** BEGIN Text passage **

An Elastic Stack Primer
This article describes my adventures while getting initiated into the Elastic Stack. We'll be building upon the elasticsearch
index I've set up for search in an earlier post. We'll upgrade our stack to 5.x
, incorporate logstash
and kibana
, so we can consume and visualize data – besides what our search interface allows; and we'll also hone and troubleshoot our understanding of the Elastic Stack along the way.
Getting started with the Elastic Stack can feel a bit overwhelming. You need to set up elasticsearch
, Kibana, and logstash
before you even can get to the fun parts – maybe even before you fully understand how the three synergize providing you with formidable and formerly untapped insights into your platform.
I have been running Pony Foo since late 2012, and, although I had set up Google Analytics and Clicky since the very beginning, these kinds of user tracking systems are far from ideal when it comes to troubleshooting. In the years since I launched the blog I tried a couple of instrumentation tools that would provide me with reporting and metrics from the Node.js application for my blog, but these solutions would require me to, well... instrument the Node apps by patching them with a snippet of code that would then communicate with a third party service. Visiting that service I could learn more about the current state of my production application. For a variety of reasons, – too expensive, makes my app too slow, etc. – I ended up ditching every one of these solutions not long after giving them a shot.

** END Text passage **
** BEGIN Collected material **

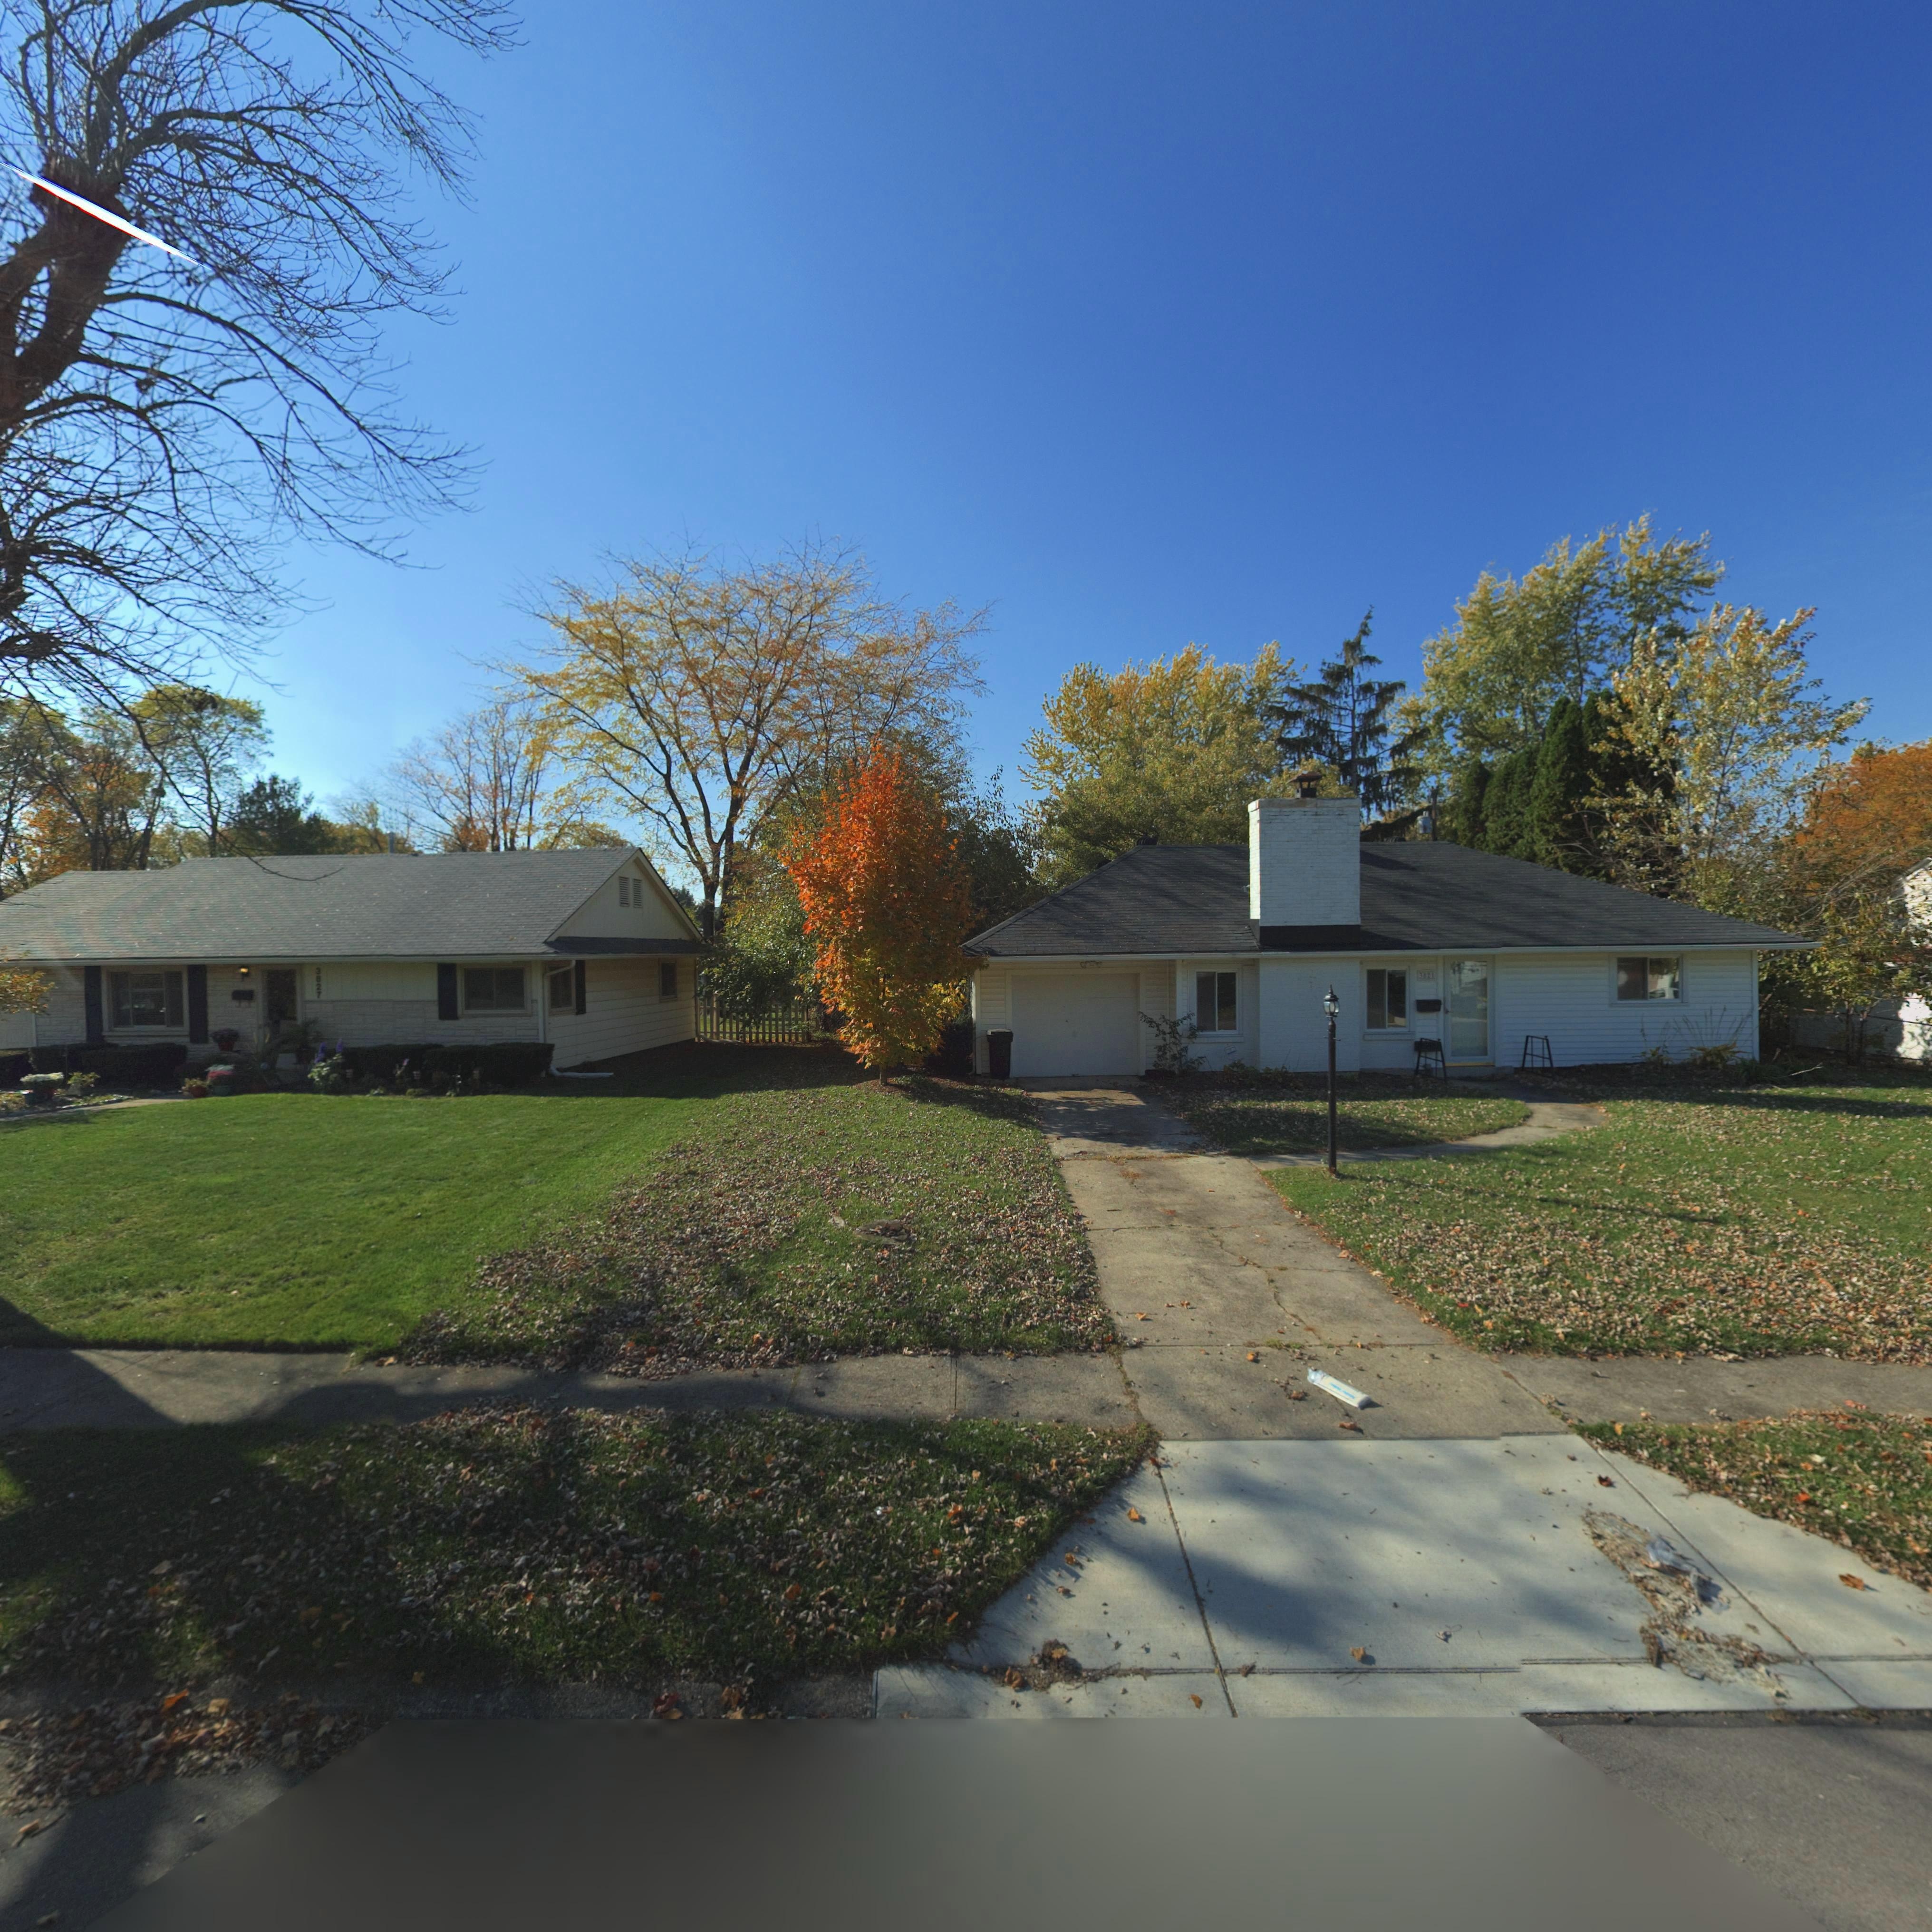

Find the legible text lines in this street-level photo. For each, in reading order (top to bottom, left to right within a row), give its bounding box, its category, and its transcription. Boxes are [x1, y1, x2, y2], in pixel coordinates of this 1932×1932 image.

[315, 966, 322, 999] StreetNumber: 3827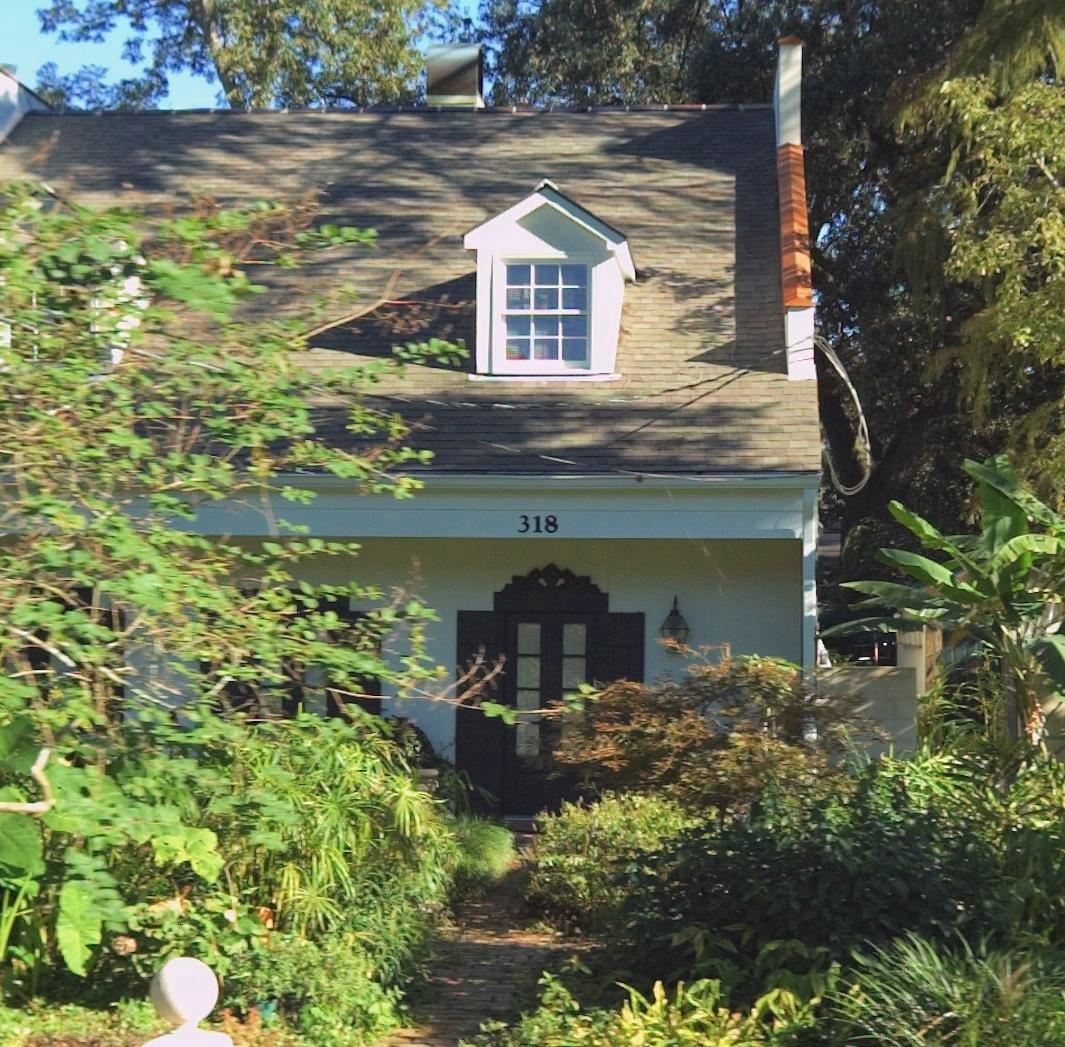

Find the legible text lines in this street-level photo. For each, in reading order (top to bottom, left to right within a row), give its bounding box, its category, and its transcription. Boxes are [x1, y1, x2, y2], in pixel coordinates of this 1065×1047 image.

** END Collected material **

To do =>
1: From the Elastic Stack primer, pull out the passage starting at "Getting started with" and ending at "into your platform.".
2: Name each piece of software that the Elastic Stack primer says must be set up before reaching the fun parts.
This material isn't needed here.

Solutions below =>
1:
Getting started with the Elastic Stack can feel a bit overwhelming. You need to set up elasticsearch
, Kibana, and logstash
before you even can get to the fun parts – maybe even before you fully understand how the three synergize providing you with formidable and formerly untapped insights into your platform.

2: elasticsearch, Kibana, logstash